What Really Happened To Those Classic Cooking Infomercials?
It's 3 a.m., sometime in the early 2000s. You can't sleep and you've decided to whittle away the last few hours of the night by flicking through the channels on your TV. There's mostly nothing on, save for the same old reruns you've seen dozens of times before and infomercials full of over-the-top actors and exaggerated scenarios. You see a commercial for Betty Crocker's All-in-One Bake Set, followed by a commercial for The Original Chocolate Factory. All of these commercials — advertising everything from cake pans to pancake makers — are almost overwhelming. As you sit there on the couch, half-asleep, you wonder: Just who are these products made for? Does anyone really buy these things to begin with?
The late '90s and early 2000's were the golden era of the informercial. Huffington Post explains that this was a time when the Internet was still in its infancy, before online shopping and YouTube ads took center stage. Infomercials touting products that promised to solve all of your problems (be it in the kitchen, the bathroom, or simple housework) are looked on today with nostalgia by those who grew up viewing them. After all, these products are a look-back into a world that seems so far away to older readers — and one that's incredibly different to younger Americans.

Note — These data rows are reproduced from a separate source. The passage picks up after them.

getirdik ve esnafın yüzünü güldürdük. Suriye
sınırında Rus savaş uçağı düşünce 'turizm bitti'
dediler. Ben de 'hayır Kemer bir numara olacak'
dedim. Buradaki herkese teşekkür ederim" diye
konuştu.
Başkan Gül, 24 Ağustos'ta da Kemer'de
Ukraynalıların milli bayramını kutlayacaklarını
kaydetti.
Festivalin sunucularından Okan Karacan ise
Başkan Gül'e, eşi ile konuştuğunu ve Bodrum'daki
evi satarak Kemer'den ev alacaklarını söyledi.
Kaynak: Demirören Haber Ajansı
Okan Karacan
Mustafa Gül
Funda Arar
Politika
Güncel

But what exactly are some of these famous cooking gadgets of the era? Who made them? Why do we remember them so vividly?
There is value in nostalgia
Ethan Tyrrell of Cracked poises an interesting question: why do we remember those cooking commercials, despite probably never having purchased one? So many Reddit users recall the wonders of seeing a Betty Crocker Bake 'N Fill commercial even years later, and there's more than a few TikToks out there demonstrating how to use this cake-making set from 2004. Why do we have such a powerful fascination with these infomercials, so much so that Delish even guides readers through some of these "mesmerizing" sales pitches? These are just cake pans, double-broilers, roasters, and food dehydrators that one could find in any Walmart near them. What makes these particular commercials so powerful then?
The answer, as we have noted before, is nostalgia. But it's not nostalgia for a cake pan from 2004 sold by a baking company as it is for the proverbial "good old days." For Tyrrell, it's not so much that he was nostalgic over a cake pan, but rather he associated seeing that Betty Crocker commercial while watching television with his grandfather. Those baking commercials were reflective of a certain time period. People remember the commercials because they are from a time they consider to have been "better" than the present. As such, we associate those informercials with positive feelings.
While some of these inventions remain relics of the past, Betty Crocker is no stranger to using nostalgia as a marketing tool, such as combining a '90s childhood snack with its classic pancake mix.